I drive to the medical center trying my best to distract myself with a podcast I’d saved just for the occasion, but once I check in and sit down it’s no longer possible to forget that it’s time for my yearly mammogram. And once you’ve had breast cancer, you’ve lost the illusion that such things don’t happen to you. And so, even though you don’t feel anything is wrong, of course it COULD be. So I feel quite anxious each year as I sit in the waiting room, and the brief wait between the scan itself and the results is even worse.
Thankfully, the staff at the medical center understand this feeling. They don’t even ask me to leave the room where the mammogram is performed. Instead I just wait right there for a few minutes until they come back with the results from the radiologist.
I bring along the lightest, fluffiest library book I have to try to distract myself, but I just read the same lines over and over, one thought churning through my head: What if I have to do it all again?

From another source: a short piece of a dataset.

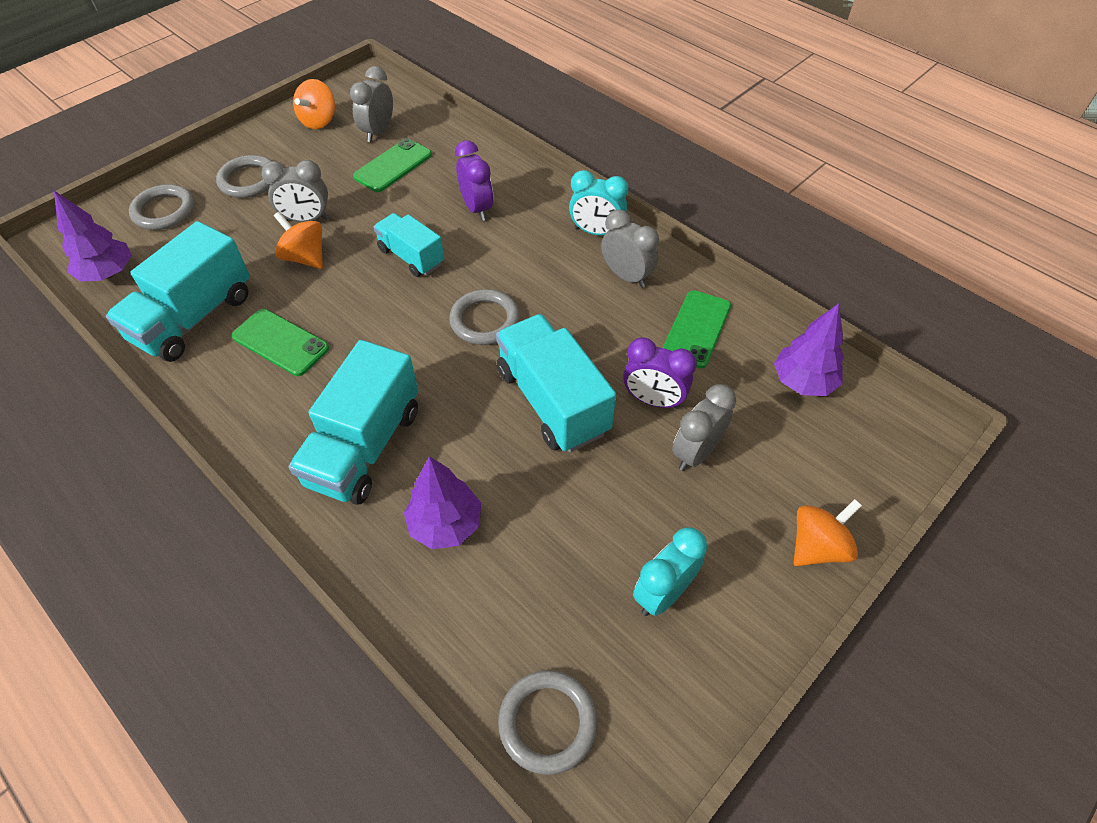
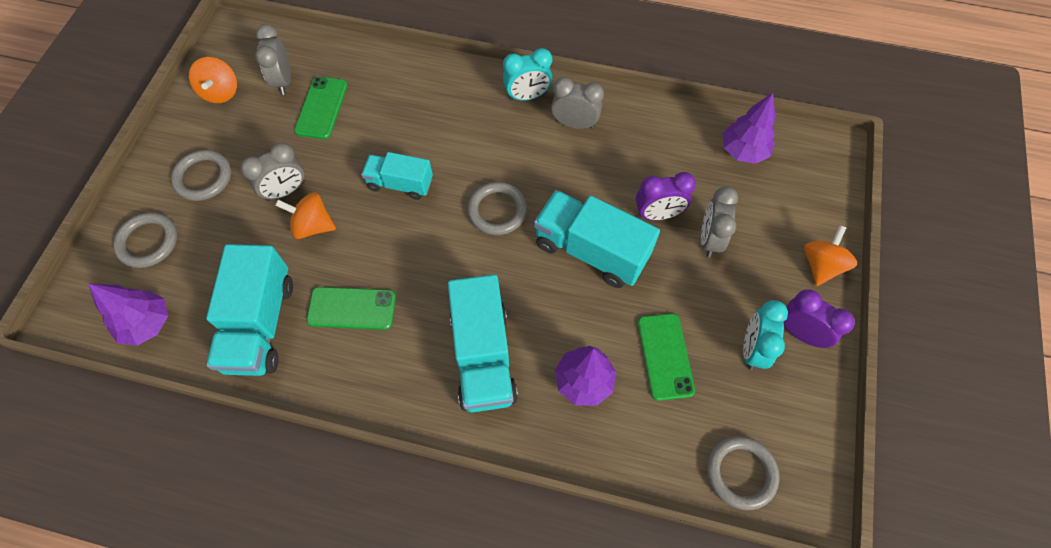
camera: 30 degrees left, 10 degrees up
(477, 208) = (421, 117): purple clock -> purple clock (800, 333)
(696, 329) = (650, 144): green phone -> green phone (665, 356)

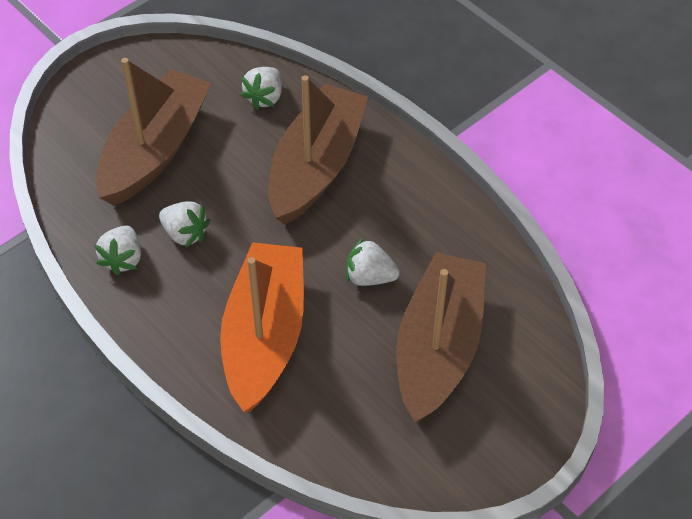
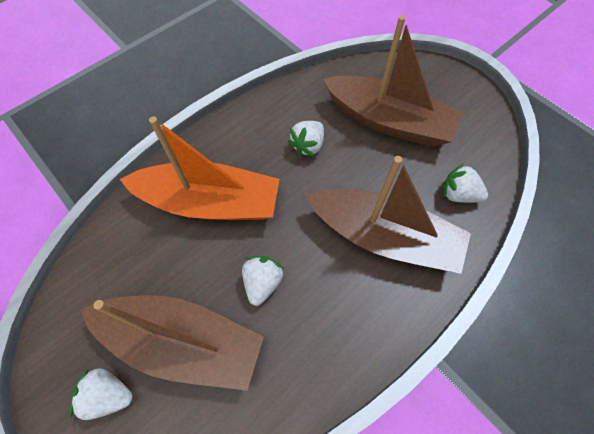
camera: 90 degrees right, 10 degrees up
(123, 259) = (284, 110): white strawberry -> white strawberry (108, 395)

And then a few minutes later, the tech returns with the welcome news that everything looks good. I am FOUR YEARS CANCER FREE. And every time I still tear up with tears of relief and joy.
When I told my spiritual director my good news, we talked about how important it is to bring some kind of redemption out of something like a cancer diagnosis, to see the truth of the words of Romans 8:28, “For we know that all things work together for good in those who love God, who are called according to his purpose.”
One of the things I realize now, four years out from the sheer disbelief and terror of being told I had breast cancer when I was pregnant with our daughter, is that the whole experience equipped and prepared me for a particular kind of ministry, to those facing new diagnoses. Something that sustained me throughout the early days of being diagnosed, and all the decision-making about doctors, surgery options, to chemo or not to chemo, was talking to other women who had already been through it and were on the other side. These experiences I had with breast cancer, surgery, chemotherapy, and radiation were not for nothing. They equipped me to help walk with others through these same experiences.
So I planned ahead of time to take a meal the night of my scheduled mammogram to a friend who has just started chemotherapy. At best, I could share my four years milestone with her. At worst, we could commiserate together. Either way, I know the incredible value of the hope that comes from talking to and seeing someone who has already walked that road you’re on. Of having a companion in this journey you never wanted to take.
God was present with me in my mom who was there when I received my diagnosis in a phone call, in my husband and children who offered me unconditional love and support, in all the people from my church and community who showed up with meals and baby clothes and pink teddy bears and flowers, in the friends who celebrated every treatment completed and sent constant texts just checking in. Through all of this, it occurred to me that this is God’s most usual way of being present with us, through the people around us, even though it’s not always the first way we think of God showing his presence in our lives.
God was perhaps most present to me through the women who told me their stories and experiences. And now it’s my turn. Because of what I’ve gone through, I can serve as God’s hands and feet to other women who are as terrified and overwhelmed as I was. And instead of asking God “Why me?,” I can instead be grateful for the opportunity.